The News Ltd creatures were notoriously silent however when three federal ministers – Greg Hunt, Michael Sukkar and Alan Tudge – barely escaped a conviction for contempt of court – a conviction that could have seen them jailed but for a very late-in-the-day cringing apology. The silence of the right in politics and the media on this occasion speaks volumes. The ministers and those they hang out with in Parliament claim to be conservatives, arrogantly cloaking themselves in a tradition stretching back to the great 18th century Irish philosopher and Member of the Commons, Edmund Burke. That tradition surfaces vividly in the 20th century writings of the political philosopher Michael Oakeshott (see, for example, his brilliant essay “On Being Conservative”).

Genuine political conservatives in the Burke to Oakeshott line would never imperil the functioning of the separation of powers by being found to be in contempt of court. Most members of the right in contemporary Australian politics are in fact faux conservatives – even anti-conservative – espousing a callously anti-social ideology of individualism while drifting increasingly towards the falangist end of the political spectrum (see, for example, the recent draconian moves to tighten citizenship laws in this country).

Ms McManus is calling on the Trade Union movement in Australia to confront the way we are presently being governed and to disrupt the policy manacles imposed on the body politic by neoliberalism. She is absolutely right to advocate disruption. But the question is: How can this be successfully achieved? Disruption is needed, but are we able to guarantee the outcomes?

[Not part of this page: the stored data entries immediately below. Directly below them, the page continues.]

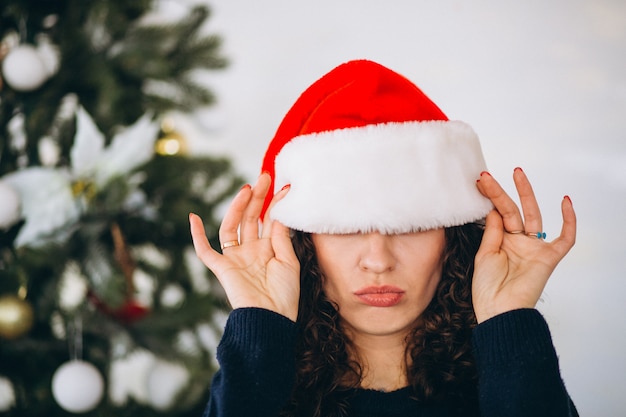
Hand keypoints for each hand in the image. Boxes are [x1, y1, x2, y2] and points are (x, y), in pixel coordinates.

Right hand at [189, 173, 299, 321]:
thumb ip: (280, 237)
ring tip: (247, 189)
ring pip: (231, 226)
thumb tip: (279, 212)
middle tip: (264, 177)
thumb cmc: (285, 296)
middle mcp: (250, 251)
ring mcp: (235, 258)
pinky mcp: (222, 269)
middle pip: (250, 218)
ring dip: (237, 207)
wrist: (272, 320)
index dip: (276, 204)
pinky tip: (193, 217)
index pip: (270, 220)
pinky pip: (204, 251)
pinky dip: (196, 235)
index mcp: (268, 250)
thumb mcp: (289, 262)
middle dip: (257, 198)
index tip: (286, 187)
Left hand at [472, 168, 575, 322]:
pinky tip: (565, 201)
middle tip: (486, 175)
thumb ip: (492, 231)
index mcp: (501, 242)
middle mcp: (518, 242)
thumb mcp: (484, 254)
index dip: (489, 198)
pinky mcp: (549, 258)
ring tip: (517, 173)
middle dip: (501, 191)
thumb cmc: (488, 289)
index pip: (497, 214)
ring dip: (526, 194)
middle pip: (512, 210)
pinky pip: (565, 238)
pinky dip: (569, 221)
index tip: (479, 182)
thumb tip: (494, 208)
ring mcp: (534, 248)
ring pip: (533, 216)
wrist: (499, 311)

Before the Trade Union movement can engage in effective disruption of the neoliberal yoke under which we all labour, it needs to look to its own institutions and organisations. It needs to ask why so few workers in Australia today are union members. It needs to get rid of the sources of corruption and criminality that have pervaded some unions. It needs leaders who genuinely connect with real workers, who truly understand – and share – the harrowing conditions, poor wages, insecure employment, dangerous working conditions, and merciless bosses that real workers have to endure each and every day.

Trade Unions in short have to clean up their act – comprehensively – if they are going to be part of a movement to first disrupt and then to clean out the Augean stables of neoliberalism.

In the meantime, real workers and their allies need to look closely at what is happening in France where the En Marche movement under President Emmanuel Macron is shaking the very foundations of the neoliberal agenda that is half the cause of the weakness of the French economy. The other half is caused by a recalcitrant trade union movement that has been a mindless complement to the woes that neoliberalism has imposed on the French people.

We need an Advance Australia movement in this country that Ms McManus could perhaps help create, to finally disrupt forever the depredations that neoliberalism has rained down on the Australian people for far too long. May the Australian Trade Union movement come clearly to the fore of this urgently needed reform.

 

Allan Patience is a political scientist in the University of Melbourne.